|Me and my youngest nephew - Fall 2006|
I had recently received a call that my name was next on the list for the day surgery to have the port-a-cath inserted. That was a big surprise because I thought it would be a much longer wait. This was great news because I was able to have the port put in so that I could start using it for treatment #2. While I was waiting for the surgeon to do the port, there was a woman that was just on her way out of the waiting room that stopped and asked me if I was getting one inserted. She then said, “I have one too and it was the best thing I could have done. You are making a good decision.” That was a comfort and I really wasn’t worried about a thing when I went into the room with the surgeon. There was no pain at all and I left feeling so good about this. I wasn’t going to have marks all over my arms now but the bump on my chest near my collarbone would take a bit of getting used to. After awhile I didn’t notice it so much but others would and often asked me what the bump was.
|My Kids with|
Grandpa & Grandma - Summer 2006
We were trying to adjust to the outpouring of kindness and concern from family, friends, and colleagues. Although it was most welcome, it was also hard to know how to accept it all and respond to it appropriately. This was uncharted territory for us and many others around us. What was appropriate anyway? Mike and I sometimes felt like shutting out everyone in the world and just staying to ourselves in our home with our little family and keeping others at a distance. I think we thought if we closed ourselves away that we could deal with this cancer and get rid of it and then re-emerge into the world when it was over. We were also trying to deal with the regular things in our life plus the emotions that we were experiencing with the cancer and it really was a lot to take. Don’t get me wrong though, we really did appreciate all of the support but sometimes we just wanted to hide away.

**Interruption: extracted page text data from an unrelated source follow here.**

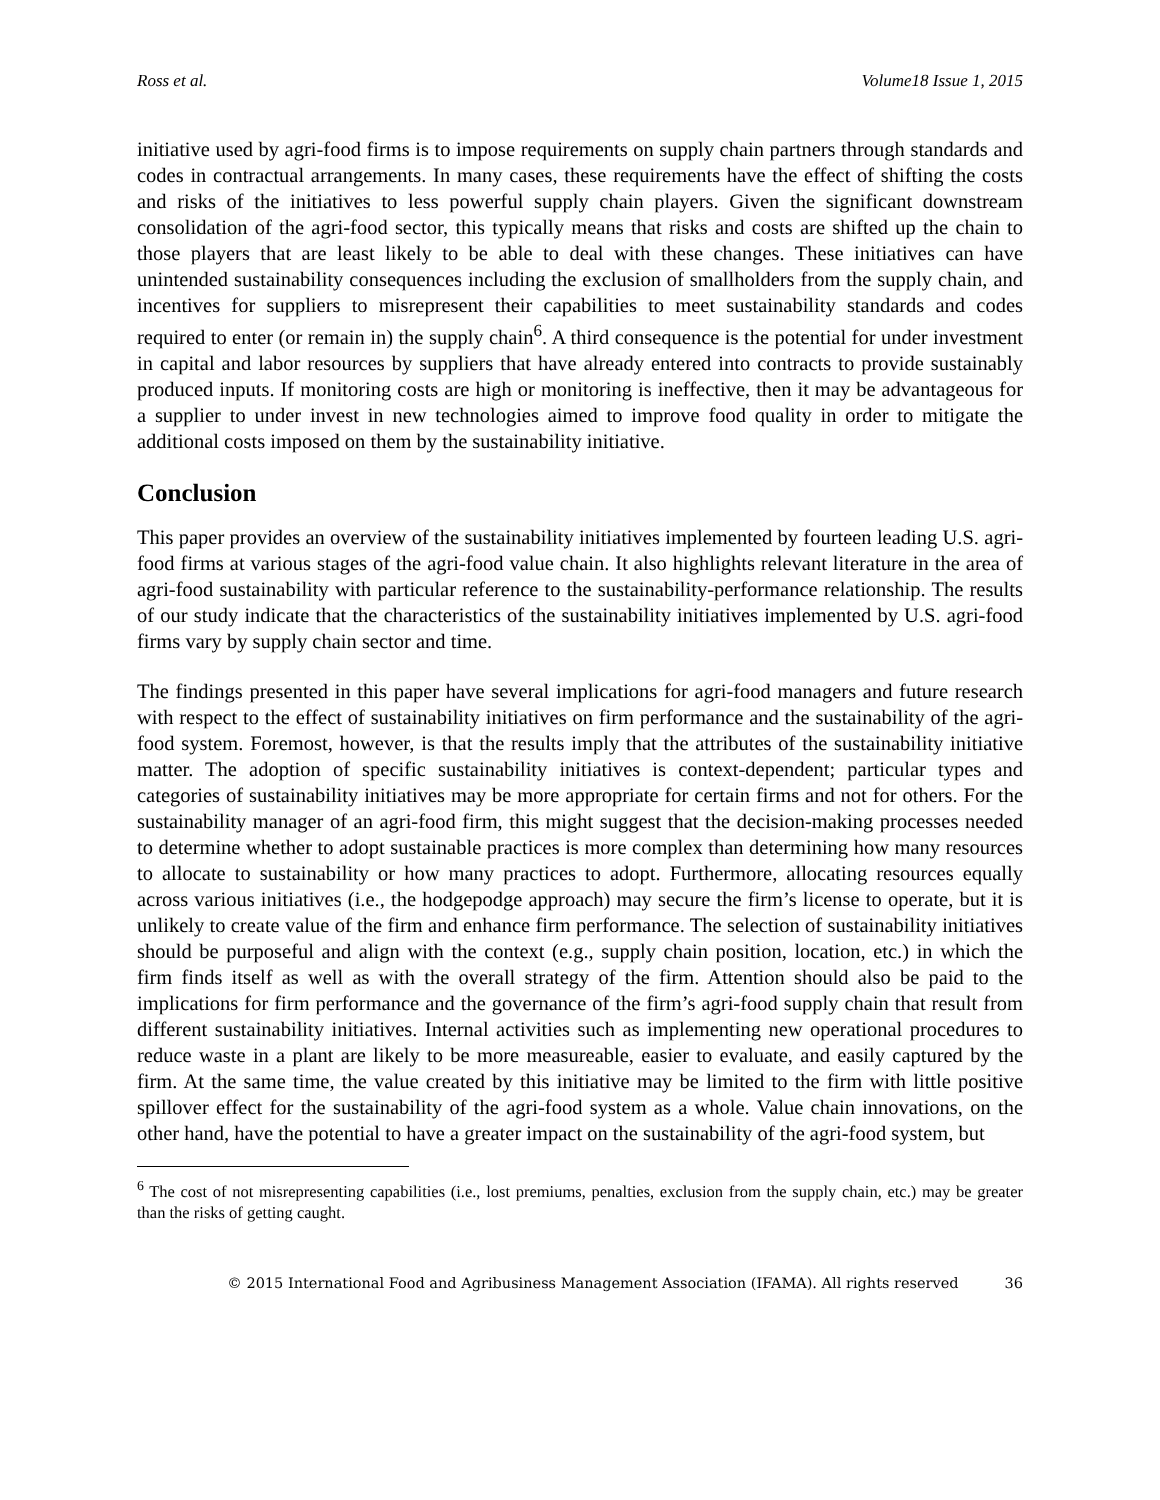Ross et al. Volume18 Issue 1, 2015
initiative used by agri-food firms is to impose requirements on supply chain partners through standards and codes in contractual arrangements. In many cases, these requirements have the effect of shifting the costs and risks of the initiatives to less powerful supply chain players. Given the significant downstream consolidation of the agri-food sector, this typically means that risks and costs are shifted up the chain to those players that are least likely to be able to deal with these changes. These initiatives can have unintended sustainability consequences including the exclusion of smallholders from the supply chain, and incentives for suppliers to misrepresent their capabilities to meet sustainability standards and codes required to enter (or remain in) the supply chain<sup>6</sup>. A third consequence is the potential for under investment in capital and labor resources by suppliers that have already entered into contracts to provide sustainably produced inputs. If monitoring costs are high or monitoring is ineffective, then it may be advantageous for a supplier to under invest in new technologies aimed to improve food quality in order to mitigate the additional costs imposed on them by the sustainability initiative.
Conclusion
This paper provides an overview of the sustainability initiatives implemented by fourteen leading U.S. agri-food firms at various stages of the agri-food value chain. It also highlights relevant literature in the area of agri-food sustainability with particular reference to the sustainability-performance relationship. The results of our study indicate that the characteristics of the sustainability initiatives implemented by U.S. agri-food firms vary by supply chain sector and time.
The findings presented in this paper have several implications for agri-food managers and future research with respect to the effect of sustainability initiatives on firm performance and the sustainability of the agri-food system. Foremost, however, is that the results imply that the attributes of the sustainability initiative matter. The adoption of specific sustainability initiatives is context-dependent; particular types and categories of sustainability initiatives may be more appropriate for certain firms and not for others. For the sustainability manager of an agri-food firm, this might suggest that the decision-making processes needed to determine whether to adopt sustainable practices is more complex than determining how many resources to allocate to sustainability or how many practices to adopt. Furthermore, allocating resources equally across various initiatives (i.e., the hodgepodge approach) may secure the firm’s license to operate, but it is unlikely to create value of the firm and enhance firm performance. The selection of sustainability initiatives should be purposeful and align with the context (e.g., supply chain position, location, etc.) in which the firm finds itself as well as with the overall strategy of the firm. Attention should also be paid to the implications for firm performance and the governance of the firm’s agri-food supply chain that result from different sustainability initiatives. Internal activities such as implementing new operational procedures to reduce waste in a plant are likely to be more measureable, easier to evaluate, and easily captured by the firm. At the same time, the value created by this initiative may be limited to the firm with little positive spillover effect for the sustainability of the agri-food system as a whole. Value chain innovations, on the other hand, have the potential to have a greater impact on the sustainability of the agri-food system, but
<sup>6</sup> The cost of not misrepresenting capabilities (i.e., lost premiums, penalties, exclusion from the supply chain, etc.) may be greater than the risks of getting caught.
© 2015 International Food and Agribusiness Management Association (IFAMA). All rights reserved 36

At this point all of my hair was gone and Mike could finally say that his hair was longer than mine. The rest of our life did not stop in the fall of 2006 just because cancer had knocked on the door. Our kids were back to a regular hockey schedule, music lessons had started and Mike was in the thick of his MBA studies. I now had treatment #2 behind me and I could relax at home for the next three weeks until the next treatment. I was doing a lot of reading, watching movies and scrapbooking.
So it was now two down and six to go.